Revisiting Hail to The Thief ten years after its arrival, I was struck by how it is not a bad Radiohead album. But it’s also not that great. The pacing crawls along at a snail’s pace, specifically towards the end. In listening to it the other day, I couldn’t recall when I last listened to it from start to finish, or at least listened to any song off of it. It, as I expected, as not aged poorly, but also not aged well—unlike your Ok Computers and your Kid As, those are just timeless records. HTTT is 2003. Upon release, it was given a glowing 9.3 by a then not as important Pitchfork, although the writing in the review itself is god-awful. By 2009, when the “cash grab” reissue dropped, the album’s score was downgraded to an 8.6.

There are of course the obligatory b-sides that accompany Hail to The Thief—the Bends-era sounding “I Am a Wicked Child,” the simple, acoustic, and incredible “Gagging Order,” and the skittering “Paperbag Writer.” These, by comparison, are all drastically different from one another, would maybe have not worked in the sequencing of the album, but are much stronger songs than some that ended up in the final track list.
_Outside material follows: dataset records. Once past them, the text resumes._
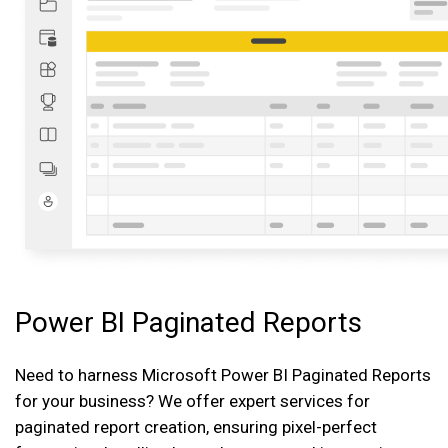
Power BI Paginated Reports
Need to harness Microsoft Power BI Paginated Reports
for your business? We offer expert services for
paginated report creation, ensuring pixel-perfect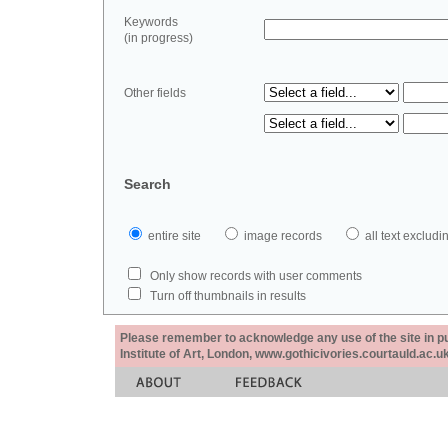
Keywords
(in progress)
Other fields
Search
entire site
image records
all text exclu
Only show records with user comments
Turn off thumbnails in results
Please remember to acknowledge any use of the site in pub
Institute of Art, London, www.gothicivories.courtauld.ac.uk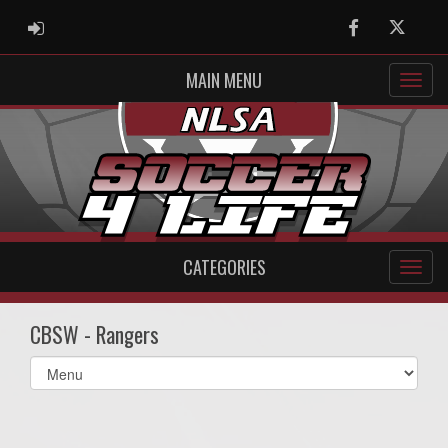
ADMIN LOGIN
Facebook
Twitter
MAIN MENU
CATEGORIES
CBSW - Rangers
Select
list(select
one):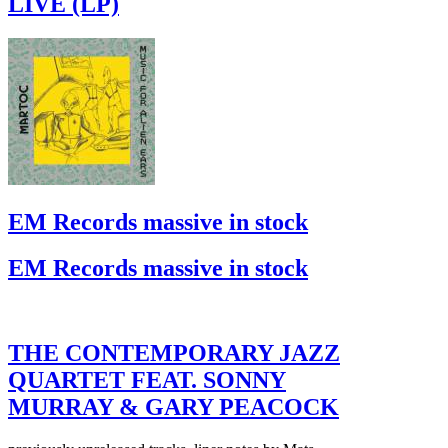
LIVE (LP)
EM Records massive in stock
EM Records massive in stock
THE CONTEMPORARY JAZZ
QUARTET FEAT. SONNY
MURRAY & GARY PEACOCK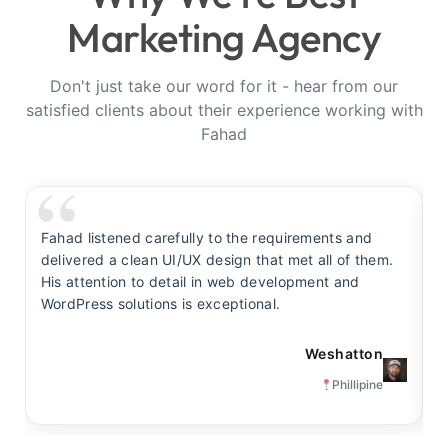
Marketing Agency
Don't just take our word for it - hear from our
satisfied clients about their experience working with
Fahad
Fahad listened carefully to the requirements and
F
delivered a clean UI/UX design that met all of them.
y
His attention to detail in web development and
s
WordPress solutions is exceptional.
t
Weshatton
Phillipine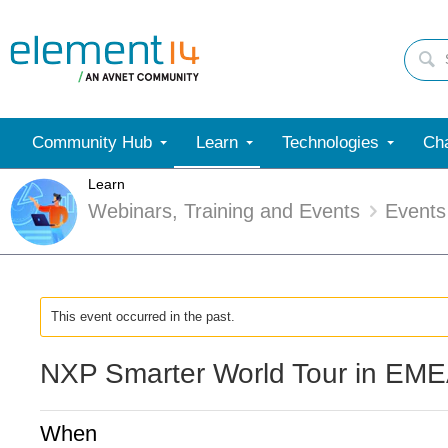
Community Hub
Learn
Technologies
Cha
Learn
Webinars, Training and Events
Events
This event occurred in the past.
NXP Smarter World Tour in EME
When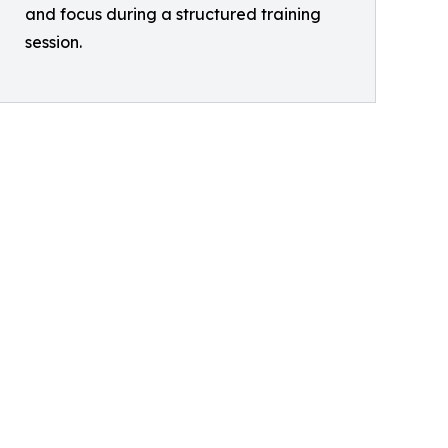
and focus during a structured training
session.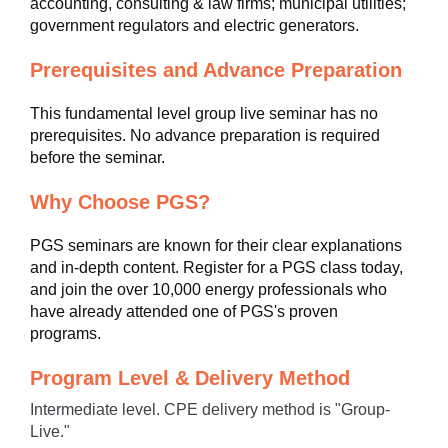
accounting, consulting & law firms; municipal utilities;
government regulators and electric generators.
Prerequisites and Advance Preparation
This fundamental level group live seminar has no
prerequisites. No advance preparation is required
before the seminar.
Why Choose PGS?
PGS seminars are known for their clear explanations
and in-depth content. Register for a PGS class today,
and join the over 10,000 energy professionals who
have already attended one of PGS's proven
programs.
Program Level & Delivery Method
Intermediate level. CPE delivery method is "Group-
Live."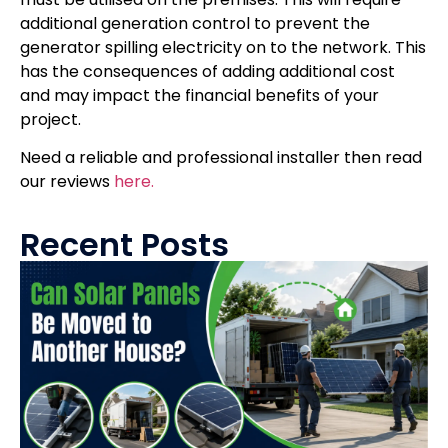
additional generation control to prevent the
generator spilling electricity on to the network. This
has the consequences of adding additional cost
and may impact the financial benefits of your
project.
Need a reliable and professional installer then read
our reviews
here.
Recent Posts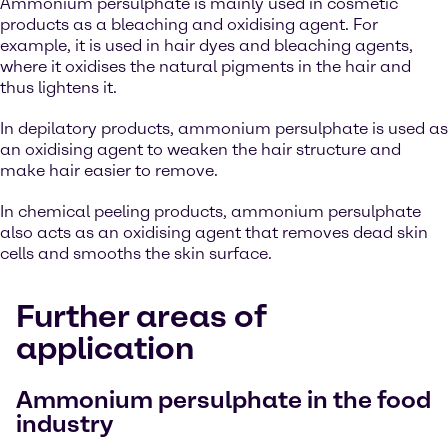
Ammonium persulphate is mainly used in cosmetic
products as a bleaching and oxidising agent. For
example, it is used in hair dyes and bleaching agents,
where it oxidises the natural pigments in the hair and
thus lightens it.
In depilatory products, ammonium persulphate is used as
an oxidising agent to weaken the hair structure and
make hair easier to remove.
In chemical peeling products, ammonium persulphate
also acts as an oxidising agent that removes dead skin
cells and smooths the skin surface.
Further areas of
application
Ammonium persulphate in the food
industry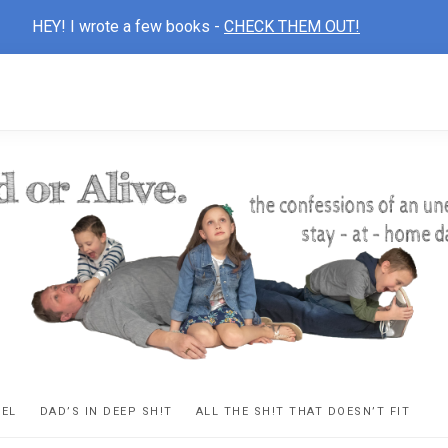
HEY! I wrote a few books -
CHECK THEM OUT!
D
ns
VEL
DAD’S IN DEEP SH!T
ALL THE SH!T THAT DOESN’T FIT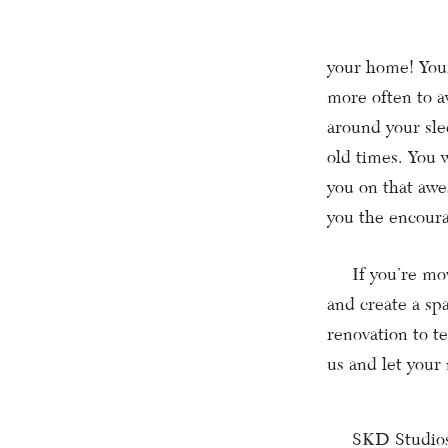
your home! Your
more often to a
around your sle
old times. You 
you on that awe
you the encoura
If you’re movin
and create a sp
renovation to 
us and let your
SKD Studios wil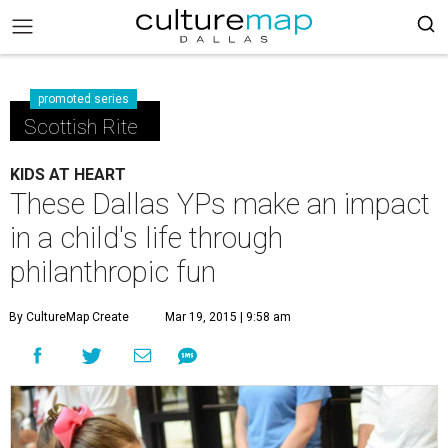
promoted series
Scottish Rite
KIDS AT HEART
These Dallas YPs make an impact
in a child's life through
philanthropic fun
By CultureMap Create
Mar 19, 2015 | 9:58 am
Radiohead’s debut, Pablo Honey, turns 20 this year. The record they’ve distanced themselves the most from, pulling it out now is like stepping into a time machine—it is just dripping with the early 90s Brit-Pop sound. It’s the sound of a band still figuring out who they are; it’s the sound of the time it was made in.

The consensus around Hail to The Thief is that it’s not a groundbreaking album, but it didn’t need to be. It was Radiohead’s self-awareness put to tape; after bending genres, they reached a point in their career where this was the record they needed to make, because even 10 years into it, they were still trying to figure out who they were.